-one hour of kangaroo care as many days as possible. Kangaroo care means skin-to-skin snuggling... Parker in a diaper, me or Mike in a hospital gown (no shirt-- scandal!) with him on our chest. There are approximately 8000 reports on the effectiveness of kangaroo care as an aid in everything from bonding to treating withdrawal symptoms. Snuggling with Parker = easiest homework ever.
-Every three hours, at the beginning of his feeds, we can do breastmilk dips with his pacifier. It helps increase his sucking strength, introduces milk to his tastebuds, and helps him start to think that sucking on something will bring food. This will help tremendously when we start oral feeds, which will hopefully be end of this week/beginning of next.
-Because he was on ECMO for 10 days, and on paralytics for almost a month, he obviously has some muscle atrophy. We need to do lots of tummy time to strengthen his back and neck muscles. I have, in my infinite wisdom (HA!), decided to add "unwrapped time" to this in which I completely unwrap him from his blankets and let him kick and stretch in his bed. He loves it. I have convinced myself that this is sound physical therapy practice on top of being just downright adorable to watch.
-His tendency right now is to look to the left-- when he was on ECMO, that's how he was positioned. Our job is to encourage him to look to his right... when he's sleeping, turn his head that way. When he's awake, put toys and such on his right side and encourage him to track them all the way over to that side.

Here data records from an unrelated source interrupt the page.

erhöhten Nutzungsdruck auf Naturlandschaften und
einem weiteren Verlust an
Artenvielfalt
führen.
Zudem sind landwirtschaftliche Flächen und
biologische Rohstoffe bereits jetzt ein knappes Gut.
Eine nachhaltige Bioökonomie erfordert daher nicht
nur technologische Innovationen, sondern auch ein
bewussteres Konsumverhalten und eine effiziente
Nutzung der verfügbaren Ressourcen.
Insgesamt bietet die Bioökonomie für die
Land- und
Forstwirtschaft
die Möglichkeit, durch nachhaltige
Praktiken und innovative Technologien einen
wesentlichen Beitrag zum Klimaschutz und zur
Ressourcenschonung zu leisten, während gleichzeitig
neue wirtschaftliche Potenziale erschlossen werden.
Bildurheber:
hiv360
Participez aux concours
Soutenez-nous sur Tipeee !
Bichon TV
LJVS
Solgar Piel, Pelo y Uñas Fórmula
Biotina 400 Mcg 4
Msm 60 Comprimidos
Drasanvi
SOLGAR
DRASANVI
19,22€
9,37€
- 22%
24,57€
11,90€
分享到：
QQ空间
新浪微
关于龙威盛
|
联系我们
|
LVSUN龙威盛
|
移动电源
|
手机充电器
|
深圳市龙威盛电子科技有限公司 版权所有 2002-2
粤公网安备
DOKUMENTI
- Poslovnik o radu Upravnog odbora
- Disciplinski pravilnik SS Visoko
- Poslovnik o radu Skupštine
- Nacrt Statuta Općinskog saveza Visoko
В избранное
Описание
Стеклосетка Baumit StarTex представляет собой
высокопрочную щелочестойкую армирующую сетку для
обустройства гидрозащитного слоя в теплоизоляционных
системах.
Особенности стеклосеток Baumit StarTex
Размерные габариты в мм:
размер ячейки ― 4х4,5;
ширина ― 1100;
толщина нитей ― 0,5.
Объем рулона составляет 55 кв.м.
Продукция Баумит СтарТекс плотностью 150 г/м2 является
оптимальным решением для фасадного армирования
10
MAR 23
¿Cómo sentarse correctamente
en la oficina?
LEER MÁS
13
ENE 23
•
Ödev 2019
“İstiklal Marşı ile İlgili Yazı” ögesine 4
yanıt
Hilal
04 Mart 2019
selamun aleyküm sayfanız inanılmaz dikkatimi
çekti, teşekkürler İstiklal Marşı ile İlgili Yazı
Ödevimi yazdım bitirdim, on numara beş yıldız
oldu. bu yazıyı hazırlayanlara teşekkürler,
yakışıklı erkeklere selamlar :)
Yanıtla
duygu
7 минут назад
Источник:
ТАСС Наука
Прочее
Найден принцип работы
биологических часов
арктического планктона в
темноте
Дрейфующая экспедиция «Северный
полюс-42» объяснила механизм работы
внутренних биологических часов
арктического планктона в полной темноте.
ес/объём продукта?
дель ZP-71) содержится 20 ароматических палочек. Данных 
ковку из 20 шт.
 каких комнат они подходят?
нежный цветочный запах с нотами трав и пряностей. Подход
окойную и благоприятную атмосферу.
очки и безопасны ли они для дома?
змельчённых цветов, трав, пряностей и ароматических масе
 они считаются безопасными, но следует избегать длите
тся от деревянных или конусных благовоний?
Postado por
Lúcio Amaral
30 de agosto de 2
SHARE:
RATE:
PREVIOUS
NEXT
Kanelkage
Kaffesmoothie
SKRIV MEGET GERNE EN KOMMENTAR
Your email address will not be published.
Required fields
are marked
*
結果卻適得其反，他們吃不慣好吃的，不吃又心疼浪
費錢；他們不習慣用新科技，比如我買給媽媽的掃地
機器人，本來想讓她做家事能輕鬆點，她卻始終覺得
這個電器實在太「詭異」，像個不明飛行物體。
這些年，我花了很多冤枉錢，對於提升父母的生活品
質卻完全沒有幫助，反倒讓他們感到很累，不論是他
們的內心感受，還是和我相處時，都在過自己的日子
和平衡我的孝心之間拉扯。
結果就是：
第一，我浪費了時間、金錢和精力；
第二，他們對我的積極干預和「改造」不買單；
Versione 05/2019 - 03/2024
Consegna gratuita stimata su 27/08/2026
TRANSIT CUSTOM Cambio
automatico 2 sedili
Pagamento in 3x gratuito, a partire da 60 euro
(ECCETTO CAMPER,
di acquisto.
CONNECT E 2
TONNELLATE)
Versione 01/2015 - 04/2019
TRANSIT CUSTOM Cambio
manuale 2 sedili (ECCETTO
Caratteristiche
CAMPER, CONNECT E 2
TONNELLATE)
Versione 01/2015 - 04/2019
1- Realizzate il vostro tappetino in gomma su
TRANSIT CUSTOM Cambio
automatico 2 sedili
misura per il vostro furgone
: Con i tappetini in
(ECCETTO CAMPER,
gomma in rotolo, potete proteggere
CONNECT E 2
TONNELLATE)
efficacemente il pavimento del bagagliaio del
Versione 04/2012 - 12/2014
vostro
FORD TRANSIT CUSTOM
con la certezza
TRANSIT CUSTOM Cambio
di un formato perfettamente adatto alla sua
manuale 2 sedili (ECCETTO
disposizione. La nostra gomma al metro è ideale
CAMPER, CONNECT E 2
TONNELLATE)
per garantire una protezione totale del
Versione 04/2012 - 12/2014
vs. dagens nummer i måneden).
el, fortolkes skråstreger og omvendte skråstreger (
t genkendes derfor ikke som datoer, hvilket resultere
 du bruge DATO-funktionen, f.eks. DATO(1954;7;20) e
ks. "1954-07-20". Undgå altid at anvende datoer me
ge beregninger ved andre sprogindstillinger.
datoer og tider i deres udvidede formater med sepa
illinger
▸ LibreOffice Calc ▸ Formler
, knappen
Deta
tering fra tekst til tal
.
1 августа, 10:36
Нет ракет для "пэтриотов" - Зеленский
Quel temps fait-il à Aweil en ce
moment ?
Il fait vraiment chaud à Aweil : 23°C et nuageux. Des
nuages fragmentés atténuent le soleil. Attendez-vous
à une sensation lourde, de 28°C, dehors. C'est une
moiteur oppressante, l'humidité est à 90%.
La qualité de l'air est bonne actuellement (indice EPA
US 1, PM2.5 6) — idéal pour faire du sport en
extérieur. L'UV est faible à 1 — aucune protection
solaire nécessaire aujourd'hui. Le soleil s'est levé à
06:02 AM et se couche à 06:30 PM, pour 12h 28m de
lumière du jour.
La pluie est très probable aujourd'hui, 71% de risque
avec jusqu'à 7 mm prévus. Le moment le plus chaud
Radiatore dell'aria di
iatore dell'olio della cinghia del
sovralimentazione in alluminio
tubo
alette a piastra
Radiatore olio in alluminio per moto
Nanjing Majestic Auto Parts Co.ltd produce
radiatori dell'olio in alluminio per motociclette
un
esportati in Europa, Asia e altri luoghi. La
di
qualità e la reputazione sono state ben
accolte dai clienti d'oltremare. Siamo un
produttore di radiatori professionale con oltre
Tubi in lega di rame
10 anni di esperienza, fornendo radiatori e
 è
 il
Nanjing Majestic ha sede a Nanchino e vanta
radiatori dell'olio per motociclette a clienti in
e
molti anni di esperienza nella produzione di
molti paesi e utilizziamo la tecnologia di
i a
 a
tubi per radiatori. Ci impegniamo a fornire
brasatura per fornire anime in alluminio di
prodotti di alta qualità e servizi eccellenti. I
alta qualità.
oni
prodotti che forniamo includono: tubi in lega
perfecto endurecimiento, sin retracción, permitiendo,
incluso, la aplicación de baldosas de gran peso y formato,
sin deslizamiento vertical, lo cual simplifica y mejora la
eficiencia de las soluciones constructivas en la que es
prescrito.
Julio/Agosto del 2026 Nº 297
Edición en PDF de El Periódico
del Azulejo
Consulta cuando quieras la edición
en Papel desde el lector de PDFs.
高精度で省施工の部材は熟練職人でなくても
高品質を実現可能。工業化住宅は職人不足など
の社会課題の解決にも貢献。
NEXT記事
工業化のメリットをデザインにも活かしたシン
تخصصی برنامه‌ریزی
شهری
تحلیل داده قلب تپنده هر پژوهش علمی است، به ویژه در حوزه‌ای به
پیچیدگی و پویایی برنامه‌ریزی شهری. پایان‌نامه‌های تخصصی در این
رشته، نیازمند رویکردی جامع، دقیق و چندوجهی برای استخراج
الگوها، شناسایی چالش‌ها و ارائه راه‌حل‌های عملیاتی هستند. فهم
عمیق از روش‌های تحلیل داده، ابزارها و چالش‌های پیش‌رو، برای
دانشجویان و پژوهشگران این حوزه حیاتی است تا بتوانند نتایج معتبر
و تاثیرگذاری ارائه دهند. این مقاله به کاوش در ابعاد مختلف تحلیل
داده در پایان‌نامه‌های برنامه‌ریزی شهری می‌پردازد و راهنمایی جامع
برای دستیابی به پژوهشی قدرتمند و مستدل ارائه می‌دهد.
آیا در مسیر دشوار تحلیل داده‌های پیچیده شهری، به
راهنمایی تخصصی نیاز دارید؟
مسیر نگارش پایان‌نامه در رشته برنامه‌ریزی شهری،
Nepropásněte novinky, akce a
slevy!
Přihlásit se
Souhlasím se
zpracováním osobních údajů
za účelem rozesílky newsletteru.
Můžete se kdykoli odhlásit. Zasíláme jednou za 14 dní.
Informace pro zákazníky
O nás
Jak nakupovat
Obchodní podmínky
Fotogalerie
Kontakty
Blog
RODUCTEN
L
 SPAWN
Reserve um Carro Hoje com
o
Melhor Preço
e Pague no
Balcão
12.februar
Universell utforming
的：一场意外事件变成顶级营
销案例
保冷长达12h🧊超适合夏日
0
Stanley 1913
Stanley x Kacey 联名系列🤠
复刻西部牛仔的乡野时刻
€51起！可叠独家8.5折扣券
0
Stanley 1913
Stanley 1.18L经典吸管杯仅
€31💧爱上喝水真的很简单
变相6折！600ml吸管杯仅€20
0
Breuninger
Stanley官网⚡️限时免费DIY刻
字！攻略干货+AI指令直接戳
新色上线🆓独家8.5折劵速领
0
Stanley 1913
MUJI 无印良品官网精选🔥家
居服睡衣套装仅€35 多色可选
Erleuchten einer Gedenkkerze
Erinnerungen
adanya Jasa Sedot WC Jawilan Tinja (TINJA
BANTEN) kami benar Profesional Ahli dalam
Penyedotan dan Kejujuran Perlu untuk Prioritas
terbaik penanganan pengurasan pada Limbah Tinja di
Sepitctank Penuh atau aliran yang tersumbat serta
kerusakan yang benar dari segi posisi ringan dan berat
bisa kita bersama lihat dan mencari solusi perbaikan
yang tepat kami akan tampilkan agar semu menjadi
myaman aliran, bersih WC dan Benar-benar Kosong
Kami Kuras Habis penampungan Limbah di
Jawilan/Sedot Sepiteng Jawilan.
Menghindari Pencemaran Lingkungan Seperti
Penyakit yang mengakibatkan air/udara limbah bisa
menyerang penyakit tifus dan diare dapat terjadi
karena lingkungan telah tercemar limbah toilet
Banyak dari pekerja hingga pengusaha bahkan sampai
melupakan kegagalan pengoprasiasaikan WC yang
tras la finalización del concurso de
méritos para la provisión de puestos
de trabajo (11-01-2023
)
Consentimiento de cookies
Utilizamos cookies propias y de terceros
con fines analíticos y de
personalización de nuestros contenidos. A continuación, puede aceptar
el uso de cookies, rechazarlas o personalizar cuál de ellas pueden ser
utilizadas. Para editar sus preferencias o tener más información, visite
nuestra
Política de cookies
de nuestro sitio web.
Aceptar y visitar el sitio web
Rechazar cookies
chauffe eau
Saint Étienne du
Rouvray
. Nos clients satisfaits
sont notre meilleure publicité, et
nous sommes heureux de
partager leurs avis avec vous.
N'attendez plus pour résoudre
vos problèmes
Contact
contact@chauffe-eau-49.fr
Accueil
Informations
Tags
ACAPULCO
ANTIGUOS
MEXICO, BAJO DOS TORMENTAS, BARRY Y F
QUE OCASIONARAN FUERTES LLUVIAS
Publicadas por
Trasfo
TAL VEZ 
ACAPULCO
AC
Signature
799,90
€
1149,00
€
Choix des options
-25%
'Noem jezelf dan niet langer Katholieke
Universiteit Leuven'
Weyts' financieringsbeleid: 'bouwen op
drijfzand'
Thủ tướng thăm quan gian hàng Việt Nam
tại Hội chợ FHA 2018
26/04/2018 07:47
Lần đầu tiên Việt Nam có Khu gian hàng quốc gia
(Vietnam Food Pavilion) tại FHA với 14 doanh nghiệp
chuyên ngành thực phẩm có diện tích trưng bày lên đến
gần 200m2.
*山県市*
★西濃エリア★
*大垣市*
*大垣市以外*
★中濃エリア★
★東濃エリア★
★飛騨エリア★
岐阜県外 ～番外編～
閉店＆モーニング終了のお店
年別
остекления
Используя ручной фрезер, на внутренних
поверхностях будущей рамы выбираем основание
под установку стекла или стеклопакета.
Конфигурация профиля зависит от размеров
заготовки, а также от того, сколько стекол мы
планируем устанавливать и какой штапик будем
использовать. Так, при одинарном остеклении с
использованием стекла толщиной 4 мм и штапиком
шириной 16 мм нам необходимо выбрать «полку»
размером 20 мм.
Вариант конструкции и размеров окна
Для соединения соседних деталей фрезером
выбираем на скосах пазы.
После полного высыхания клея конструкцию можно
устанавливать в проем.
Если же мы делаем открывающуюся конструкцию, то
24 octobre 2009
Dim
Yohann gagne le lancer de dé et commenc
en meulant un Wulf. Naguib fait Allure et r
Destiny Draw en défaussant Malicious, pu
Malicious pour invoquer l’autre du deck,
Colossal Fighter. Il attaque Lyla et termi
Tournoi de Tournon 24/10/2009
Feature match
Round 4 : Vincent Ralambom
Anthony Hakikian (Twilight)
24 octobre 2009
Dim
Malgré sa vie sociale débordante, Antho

-Capitalize on "awake time" as much as possible. He's a baby, so he sleeps alot. He's on medication, so he sleeps even more. His medicine is being weaned daily, but he's still a snoozer. When he IS awake, we've got to focus on sensory experiences. He gets tub baths as often as possible now, so he can splash in the water. He sits in his swing, so he can look around at will instead of staring at the ceiling and experience the changes in motion. He has lots of visual and musical toys, which he loves. We read to him ALL. THE. TIME. (poor kid, child of an English teacher). Translation: homework = play with baby. Check.
I am happy to have jobs. The hard part for me and Mike is to remind ourselves that he's not anywhere near as medically fragile as he was, and that it's okay to actually move him around. That's hard to do after spending so many days being afraid to breathe too loudly around him. Still, if it will help, we will be there with bells on. We are overachiever types, which most people would call "nerds," and when given homework, we approach it with gusto.
Yesterday, while I was at the hospital, my dad stopped by and got a good dose of Parker's awake time. Dad and I stood there and watched him play, amazed that he's just a regular baby underneath all the feeding tubes and oxygen cannulae and scars all over his little body. Though we might be biased, we think he's pretty darn cute, too.
Baby Einstein Aquarium is the current favorite toy. He will talk and sing to those fish all the livelong day. He will reach out and touch them. And it helps with looking to his right. (must not become creepy mom where all playtime is measured in sensorimotor development)
Love my boy!
Little Eddy and Big Eddy, P-nut and EE, etc. etc. etc.
Dad remains convinced that his namesake also looks just like him.
All that playtime wears a booger out. God Bless America, zzzzzzzzzzzz.......
Last night, we had a fun family outing to the Mall of Georgia fireworks. It was wonderful to be able to spend time together... we just need a P-nut and we will be all set! We have the silliest three year old on two legs, but I adore him. Happy birthday, America!